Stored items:
═══

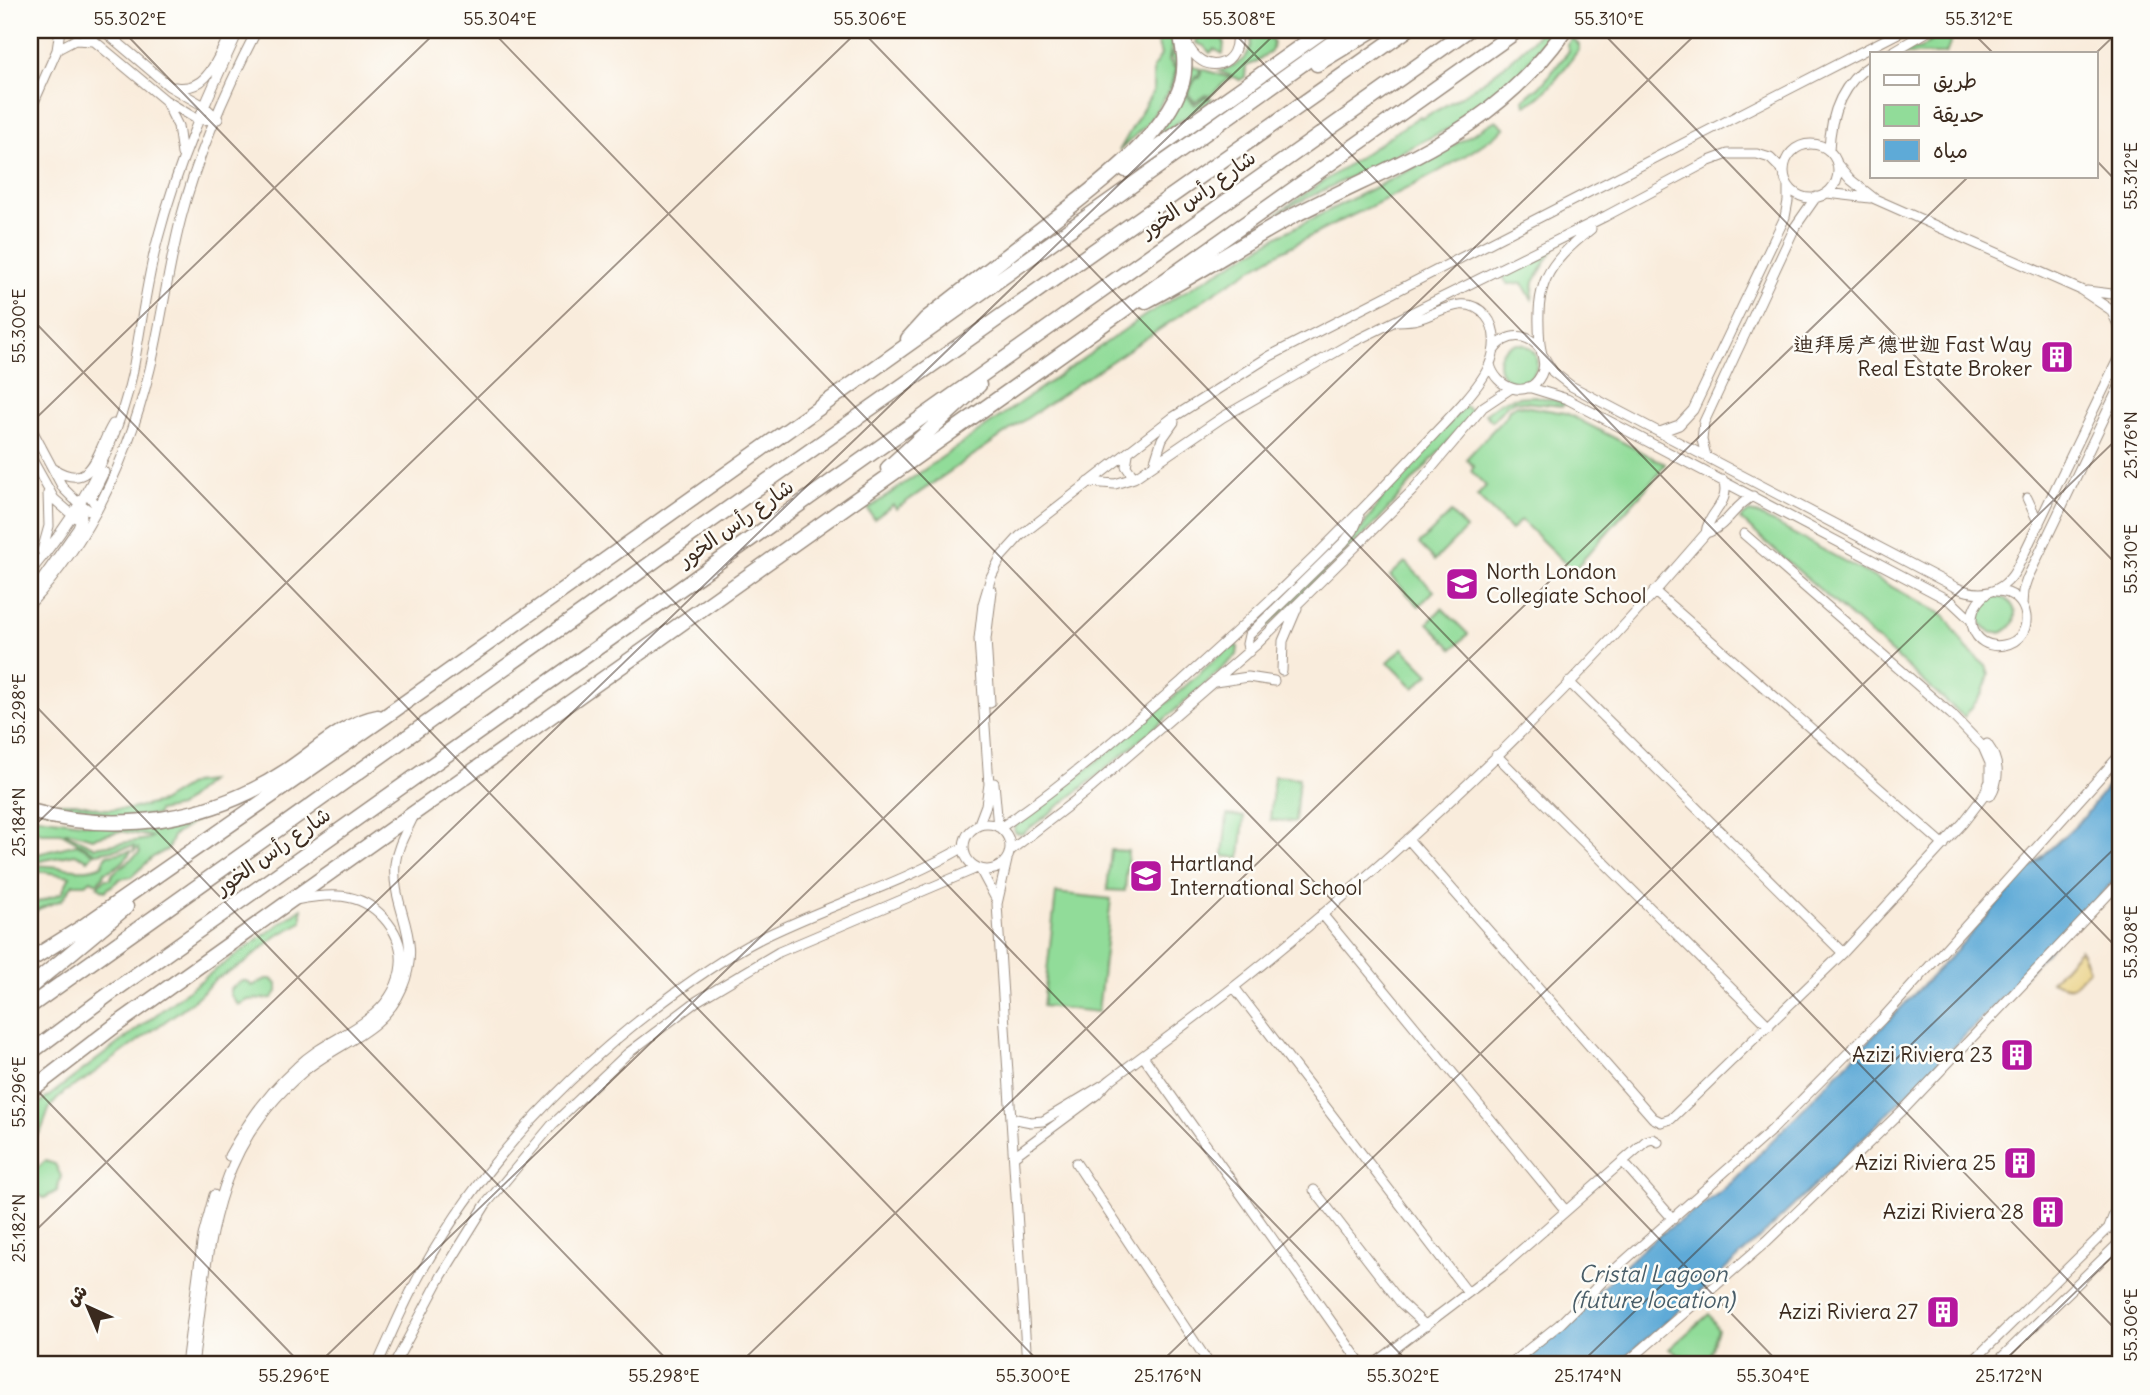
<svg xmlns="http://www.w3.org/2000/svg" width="2150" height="1395" font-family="Delius,'Playpen Sans Arabic','LXGW WenKai TC',sans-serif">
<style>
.green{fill:#91dc99;stroke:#66835c;stroke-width:2;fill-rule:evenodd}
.sand{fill:#eeda9e;stroke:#94825e;stroke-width:2}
.water{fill:#5eaad7;stroke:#4c6a7a;stroke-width:2}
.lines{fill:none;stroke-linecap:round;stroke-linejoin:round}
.minor-casing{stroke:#9a8b7d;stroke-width:11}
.highway-casing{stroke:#9a8b7d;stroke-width:17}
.minor{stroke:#fff;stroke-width:9}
.highway{stroke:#fff;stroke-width:14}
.ticks{fill:none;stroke:#3b2a1e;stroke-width:2;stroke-opacity:0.45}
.labels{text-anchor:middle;stroke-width:5;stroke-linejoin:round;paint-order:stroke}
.street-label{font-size:21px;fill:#3b2a1e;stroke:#fdfcf7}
.poi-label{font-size:21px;fill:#3b2a1e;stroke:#fdfcf7;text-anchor:end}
.water-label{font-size:23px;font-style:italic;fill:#495d68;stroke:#fdfcf7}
.neatline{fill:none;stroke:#3b2a1e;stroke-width:2.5}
.ticks-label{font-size:18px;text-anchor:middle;fill:#3b2a1e}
</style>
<rect width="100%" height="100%" fill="#fdfcf7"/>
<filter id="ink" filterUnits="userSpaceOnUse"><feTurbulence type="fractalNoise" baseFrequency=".0143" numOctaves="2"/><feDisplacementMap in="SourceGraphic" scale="14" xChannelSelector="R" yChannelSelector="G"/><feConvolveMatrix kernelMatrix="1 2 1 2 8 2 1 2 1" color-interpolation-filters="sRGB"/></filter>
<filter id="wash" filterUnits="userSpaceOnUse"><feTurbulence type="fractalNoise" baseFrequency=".00686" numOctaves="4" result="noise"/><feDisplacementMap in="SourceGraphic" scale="28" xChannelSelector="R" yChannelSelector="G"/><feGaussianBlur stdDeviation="1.57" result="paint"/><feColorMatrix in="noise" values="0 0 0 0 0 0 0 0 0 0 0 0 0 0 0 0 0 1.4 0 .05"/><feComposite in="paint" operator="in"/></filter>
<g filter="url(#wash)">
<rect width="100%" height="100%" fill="#f9ecdc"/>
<path class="green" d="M1154 30H1173C1180 50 1180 70 1171 90L1177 68 1171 57 1175 50 1172 42 1169 60 1176 70 1169 91 1148 123 1119 151 1153 91V68L1161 55Z
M1193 30H1218L1224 42 1223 54 1214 49 1210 53 1204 46 1196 43 1198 36Z
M1542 30H1554L1517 76 1489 101 1458 124 1277 213 1420 116 1422 118C1468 95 1507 68 1542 30Z
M1946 30H1955L1946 54H1899L1907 50 1920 49Z
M1267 35 1273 42 1272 50 1254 63 1246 66 1245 77 1240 80 1219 71C1237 66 1253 58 1251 36Z
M1572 38 1579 45V49C1567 65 1544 100 1525 105L1524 99 1544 82 1569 51 1567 45Z
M1191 65 1200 69 1199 75 1195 76 1186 95 1195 105 1205 97 1212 99 1158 136Z
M1202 69 1230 78 1210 96 1205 95 1195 102 1188 94 1196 77H1200Z
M1496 120 1505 128C1432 185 1344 214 1265 261 1227 283 1191 308 1154 333 1067 390 982 449 896 509L893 505 874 519 868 509 1147 314 1280 235 1427 161Z
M1555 246 1534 282 1532 299 1522 283 1508 284 1504 279 1505 273Z
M1499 363a19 19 0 1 1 38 0a19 19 0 1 1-38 0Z
M1535 396 1566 403 1562 406 1514 401 1507 405 1492 421 1485 414C1501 399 1513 396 1535 396Z
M1517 405 1566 413 1665 464 1658 475 1573 571 1521 520 1511 530 1477 496 1486 486 1471 471 1474 467 1466 459 1507 415 1509 409Z
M1465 406 1473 413 1373 526 1266 628 1263 625 1362 528 1387 491Z
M1749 512 1757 514 1944 615 1967 649 1986 666 1989 675 1982 694 1964 717 1740 519Z
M1451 513 1466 529 1435 560 1419 544Z
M1405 562 1434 591 1419 606 1390 576Z
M1979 615a18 18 0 1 1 36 0a18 18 0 1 1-36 0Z
M1442 608 1468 634 1453 649 1428 623Z
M1234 645 1238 647 1237 655C1168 718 1097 778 1022 834L1015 833 1014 829 1015 825 1081 774 1153 715 1229 647Z
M1403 648 1429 674 1414 688 1388 662Z
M1274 776 1299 778 1295 822 1270 820Z
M209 781 179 807 158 811 157 815 103 818 30 807V797L53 803H76L102 809H131L161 802 192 783Z
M1227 815 1244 817 1240 858 1223 856Z
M30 816C91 824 139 835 201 817L173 836 168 849 153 857 131 877 120 879 105 891 97 886 105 879H110L112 874 140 852 138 848 134 851V846L96 853 61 833H41L30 827ZM121 831 152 837 148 839 95 847 64 832H71L92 838Z
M77 844 94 853 88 860 75 854 35 862 30 861V856Z
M1111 850 1128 851 1125 891 1107 890Z
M131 851C125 862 116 869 104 872L103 877 97 883 91 880 86 884H73L62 900 38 909 30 918V905L62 893 70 876 44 872H30V866C53 862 81 876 102 865L107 855Z
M1056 893 1111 899 1098 1012 1043 1006Z
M302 908V922L275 937 245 963 216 979 193 1001 83 1081 64 1092 50 1107 41 1131 30 1142V1112L36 1106 211 973Z
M266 979H271L277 984V992L272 998 248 1000 238 1005 230 994V989L242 981H247L252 986Z
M45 1161 55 1164 61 1176 57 1191 44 1198 30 1190V1175Z
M1709 1314 1718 1329 1707 1365H1699L1669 1349Z"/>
<path class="sand" d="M2080 949 2089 969C2072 987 2075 991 2051 981Z"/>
<path class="water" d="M2120 769V874C2058 942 1993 1007 1929 1072 1828 1174 1726 1274 1615 1365H1518C1566 1329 1602 1284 1647 1245 1675 1222 1707 1205 1733 1181L1951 956 2029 869 2084 817Z"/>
</g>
<g filter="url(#ink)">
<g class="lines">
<defs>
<path id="minor" d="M81 30 165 100 198 120 218 119
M103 30 169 86 204 106 218 119
M1186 41C1202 80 1244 66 1235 30
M58 49 75 40 93 41
M1889 54 1930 30
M175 87C210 93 218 54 232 30
M166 102 178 126 182 154
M30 111 57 50 60 30
M1784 171a27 27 0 1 1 54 0a27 27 0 1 1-54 0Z
M1829 151C1830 116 1841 83 1872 64
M1837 164 1851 180 1875 199 2081 290 2111 310 2120 329
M1827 193 1870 198
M2087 291 2120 295
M1494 350C1507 332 1528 332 1541 350
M1543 356 1553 372 1571 386 1955 587C1980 598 2002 594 2016 570L2120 355
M1490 364C1495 388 1528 401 1541 375 1547 364 1541 355 1540 344 1535 284 1545 266 1591 229
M1528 387 1567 399 1952 602 1971 620
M30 426 63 488 74 499 94 514
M1660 432 1679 425 1693 410 1785 217 1788 201V186
M1128 454 1126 466 1134 478
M30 456 54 499 76 518
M1706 456 1702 440 1704 422 1795 227 1816 197
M1154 464 1162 439 1174 422
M54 469C94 494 97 449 113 424
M1089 482 1115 484 1134 478 1223 417 1353 342 1606 216 1709 161 1728 154H1757L1770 158 1784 172
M2027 498 2039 524
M101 503 95 504 91 498 104 472
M1706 533C1726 528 1734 505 1753 496
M42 551 49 526 48 493
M30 572C78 515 116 448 132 375 141 329 146 283 158 238 177 165 207 98 239 30
M1654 591 1944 845
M1986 594C1961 612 1971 651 2004 645 2037 639 2032 591 1996 591
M31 595 78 528 82 517 79 504
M30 604C91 538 129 456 150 369 162 319 168 268 181 218 197 156 228 86 257 30
M2022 604 2023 591 2027 579 2120 385
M1249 652 1247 644 1249 635 1344 542 1353 531 1359 517
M1282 671 1283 641 1297 608
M1215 682 1248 677 1274 681
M1569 682 1843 953
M990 703 986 639 992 591
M1987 744C1999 760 2001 778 1990 796
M1496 755 1769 1026
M994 783 998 827
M964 847a23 23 0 1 1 46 0a23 23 0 1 1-46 0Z
M978 826 986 805 989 784 979 639 983 604 991 577 1001 557 1020 536 1172 418 1270 356 1904 30
M1000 828C1065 784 1124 732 1182 681 1263 609 1340 534 1414 455 1434 433 1479 391 1489 366 1496 350 1497 329 1486 316 1466 292 1440 313 1418 319 1411 321 1404 321 1397 321
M1408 839 1653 1118 1661 1122 1671 1119 1843 953 1963 823 1983 797 1990 781V763L1983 747 1951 714 1744 534
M1011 850 1090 789 1257 644 1412 491 1483 407 1510 389
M1007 860 997 904 1027 1365
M980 869 996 899
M1322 914 1566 1211
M1234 987 1468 1293
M1143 1056 1362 1365
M1011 1118 1031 1122 1043 1121 1108 1082
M229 1156C247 1123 269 1092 297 1067 318 1046 345 1037 368 1019 402 994 414 951 384 918 359 890 328 894 295 900
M1014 1156 1096 1095 1109 1081C1156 1046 1203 1012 1249 975 1413 843 1569 694 1706 533 1708 512 1732 503 1723 480
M1623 1162 1673 1219
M1076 1163 1210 1365
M1314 1190 1401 1303 1426 1326
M2109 1227 2120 1199
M186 1365 203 1236 214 1195
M193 1365C209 1252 208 1152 303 1072 337 1043 383 1033 402 988 424 937 391 909 395 864 397 846 407 831 414 815
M377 1365C392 1333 405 1300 423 1269 483 1162 569 1072 667 999 699 975 734 951 770 934 834 903 903 883 964 847
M394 1365 442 1275 486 1204 552 1125 627 1054 697 1001 779 952 977 868
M1373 1365 1502 1267 1646 1141 1653 1139 1658 1142
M1509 1365 1560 1324 1614 1270 1773 1129 1882 1019 2120 755
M1624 1365 1767 1241 1906 1107 2120 882
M1969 1365 2120 1217
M1994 1365 2120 1242"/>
<path id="highway" d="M1317 64 1373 30
M1126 170 1324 30
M1146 301C1196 275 1243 243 1293 216 1400 160 1492 134 1565 30
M908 339 926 319C962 291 999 262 1035 234 1082 197 1164 141 1182 83 1187 65 1183 47 1180 30
M888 468 979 385
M30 811C117 835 211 821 286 771 314 753 344 723 378 717
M30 960 81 928 386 716 1350 30
M30 987 126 907
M30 1006 702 527 1407 30
M30 1053 112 992 1468 30
M30 1091 116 1025 290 901 1518 30"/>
</defs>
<use href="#minor" class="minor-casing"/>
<use href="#highway" class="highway-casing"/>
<use href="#minor" class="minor"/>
<use href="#highway" class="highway"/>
</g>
</g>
<path class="ticks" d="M122 30 1411 1365M491 30 1781 1365M861 30 2120 1334M1231 30 2120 951M1600 30 2120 568M1970 30 1994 54M2095 54 2120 30M2096 160 2120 185M30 317 1042 1365M30 424 438 30M30 700 672 1365M30 830 859 30M30 1083 302 1365M30 1236 1279 30M317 1365 1700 30M738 1365 1968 177M1158 1365 2120 436M1579 1365 2120 843M2000 1365 2120 1249"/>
<defs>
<symbol id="building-square" viewBox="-11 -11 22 22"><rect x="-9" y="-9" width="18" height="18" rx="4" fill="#b5179e" stroke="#fdfcf7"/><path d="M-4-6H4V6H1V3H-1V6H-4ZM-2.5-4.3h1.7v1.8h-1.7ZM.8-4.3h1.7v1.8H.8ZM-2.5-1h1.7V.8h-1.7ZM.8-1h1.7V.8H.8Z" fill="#fff"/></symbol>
<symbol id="school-square" viewBox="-11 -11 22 22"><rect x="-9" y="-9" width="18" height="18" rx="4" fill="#b5179e" stroke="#fdfcf7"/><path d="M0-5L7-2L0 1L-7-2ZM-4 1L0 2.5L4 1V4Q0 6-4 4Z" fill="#fff"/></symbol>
</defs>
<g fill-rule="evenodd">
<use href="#building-square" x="2038" y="338" width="38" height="38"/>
<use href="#school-square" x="1443" y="565" width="38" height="38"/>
<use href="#school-square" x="1127" y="857" width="38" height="38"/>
<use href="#building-square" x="1998" y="1036" width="38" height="38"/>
<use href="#building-square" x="2001" y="1144" width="38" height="38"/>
<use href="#building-square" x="2029" y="1193" width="38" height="38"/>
<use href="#building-square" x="1924" y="1293" width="38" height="38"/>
</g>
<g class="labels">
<g class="street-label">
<text transform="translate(1198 194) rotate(-35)" y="7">شارع رأس الخور</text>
<text transform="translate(736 523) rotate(-35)" y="7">شارع رأس الخور</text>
<text transform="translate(273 851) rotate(-35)" y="7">شارع رأس الخور</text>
</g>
<g class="poi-label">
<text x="2032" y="352">迪拜房产德世迦 Fast Way<tspan x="2032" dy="24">Real Estate Broker</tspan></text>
<text x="1486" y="579" text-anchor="start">North London<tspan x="1486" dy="24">Collegiate School</tspan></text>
<text x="1170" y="871" text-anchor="start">Hartland<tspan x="1170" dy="24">International School</tspan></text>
<text x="1993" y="1062">Azizi Riviera 23</text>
<text x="1996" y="1170">Azizi Riviera 25</text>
<text x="2024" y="1219">Azizi Riviera 28</text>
<text x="1918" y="1319">Azizi Riviera 27</text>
</g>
<g class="water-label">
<text x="1653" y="1282">Cristal Lagoon<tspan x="1653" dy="26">(future location)</tspan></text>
</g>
</g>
<rect width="2150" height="1395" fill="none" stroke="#fdfcf7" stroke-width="77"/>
<rect x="1870" y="52" width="228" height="126" fill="#fdfcf7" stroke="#afa8a0" stroke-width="2"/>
<rect x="1884" y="75" width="35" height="10" fill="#ffffff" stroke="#afa8a0" stroke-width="2"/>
<text x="1933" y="88" font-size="21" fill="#3b2a1e">طريق</text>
<rect x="1884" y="105" width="35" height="21" fill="#91dc99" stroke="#afa8a0" stroke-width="2"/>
<text x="1933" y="122" font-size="21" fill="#3b2a1e">حديقة</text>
<rect x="1884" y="140" width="35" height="21" fill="#5eaad7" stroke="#afa8a0" stroke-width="2"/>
<text x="1933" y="158" font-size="21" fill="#3b2a1e">مياه</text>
<g transform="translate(88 1307) rotate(316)" stroke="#fdfcf7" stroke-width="5" paint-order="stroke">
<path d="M0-5L12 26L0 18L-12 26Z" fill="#3b2a1e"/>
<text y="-10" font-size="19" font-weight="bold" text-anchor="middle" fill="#3b2a1e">ش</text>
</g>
<rect x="38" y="38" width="2074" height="1318" class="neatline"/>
<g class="ticks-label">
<text x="130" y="25">55.302°E</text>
<text x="500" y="25">55.304°E</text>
<text x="870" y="25">55.306°E</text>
<text x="1239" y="25">55.308°E</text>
<text x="1609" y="25">55.310°E</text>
<text x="1979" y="25">55.312°E</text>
<text transform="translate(2131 176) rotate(-90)" y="6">55.312°E</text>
<text transform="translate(19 326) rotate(-90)" y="6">55.300°E</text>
<text transform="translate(2131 445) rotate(-90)" y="6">25.176°N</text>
<text transform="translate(2131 559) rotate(-90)" y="6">55.310°E</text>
<text transform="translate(19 709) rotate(-90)" y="6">55.298°E</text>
<text transform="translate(19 822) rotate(-90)" y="6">25.184°N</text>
<text transform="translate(2131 942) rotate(-90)" y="6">55.308°E</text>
<text transform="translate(19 1092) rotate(-90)" y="6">55.296°E</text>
<text transform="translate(19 1228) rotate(-90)" y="6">25.182°N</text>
<text transform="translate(2131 1325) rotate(-90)" y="6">55.306°E</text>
<text x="294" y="1382">55.296°E</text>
<text x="664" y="1382">55.298°E</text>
<text x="1033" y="1382">55.300°E</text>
<text x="1168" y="1382">25.176°N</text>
<text x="1403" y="1382">55.302°E</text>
<text x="1588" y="1382">25.174°N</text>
<text x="1773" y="1382">55.304°E</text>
<text x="2009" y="1382">25.172°N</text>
</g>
</svg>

═══

— TASK OBJECTIVE —
Of all the entries above, retype exactly the lines from the line with "M77 844 94 853" to the line with "M54 469C94 494 97 449 113 424", both included, and no others.

— ANSWER FOR THIS EXERCISE —
M77 844 94 853 88 860 75 854 35 862 30 861V856Z
M1111 850 1128 851 1125 891 1107 890Z
M131 851C125 862 116 869 104 872L103 877 97 883 91 880 86 884H73L62 900 38 909 30 918V905L62 893 70 876 44 872H30V866C53 862 81 876 102 865L107 855Z
M1056 893 1111 899 1098 1012 1043 1006Z
M302 908V922L275 937 245 963 216 979 193 1001 83 1081 64 1092 50 1107 41 1131 30 1142V1112L36 1106 211 973Z
M266 979H271L277 984V992L272 998 248 1000 238 1005 230 994V989L242 981H247L252 986Z
M45 1161 55 1164 61 1176 57 1191 44 1198 30 1190V1175Z
M1709 1314 1718 1329 1707 1365H1699L1669 1349Z"/>
<path class="sand" d="M2080 949 2089 969C2072 987 2075 991 2051 981Z"/>
<path class="water" d="M2120 769V874C2058 942 1993 1007 1929 1072 1828 1174 1726 1274 1615 1365H1518C1566 1329 1602 1284 1647 1245 1675 1222 1707 1205 1733 1181L1951 956 2029 869 2084 817Z"/>
</g>
<g filter="url(#ink)">
<g class="lines">
<defs>
<path id="minor" d="M81 30 165 100 198 120 218 119
M103 30 169 86 204 106 218 119
M1186 41C1202 80 1244 66 1235 30
M58 49 75 40 93 41
M1889 54 1930 30
M175 87C210 93 218 54 232 30
M166 102 178 126 182 154
M30 111 57 50 60 30
M1784 171a27 27 0 1 1 54 0a27 27 0 1 1-54 0Z
M1829 151C1830 116 1841 83 1872 64
M1837 164 1851 180 1875 199 2081 290 2111 310 2120 329
M1827 193 1870 198
M2087 291 2120 295
M1494 350C1507 332 1528 332 1541 350
M1543 356 1553 372 1571 386 1955 587C1980 598 2002 594 2016 570L2120 355
M1490 364C1495 388 1528 401 1541 375 1547 364 1541 355 1540 344 1535 284 1545 266 1591 229
M1528 387 1567 399 1952 602 1971 620
M30 426 63 488 74 499 94 514
M1660 432 1679 425 1693 410 1785 217 1788 201V186
M1128 454 1126 466 1134 478
M30 456 54 499 76 518
M1706 456 1702 440 1704 422 1795 227 1816 197
M1154 464 1162 439 1174 422
M54 469C94 494 97 449 113 424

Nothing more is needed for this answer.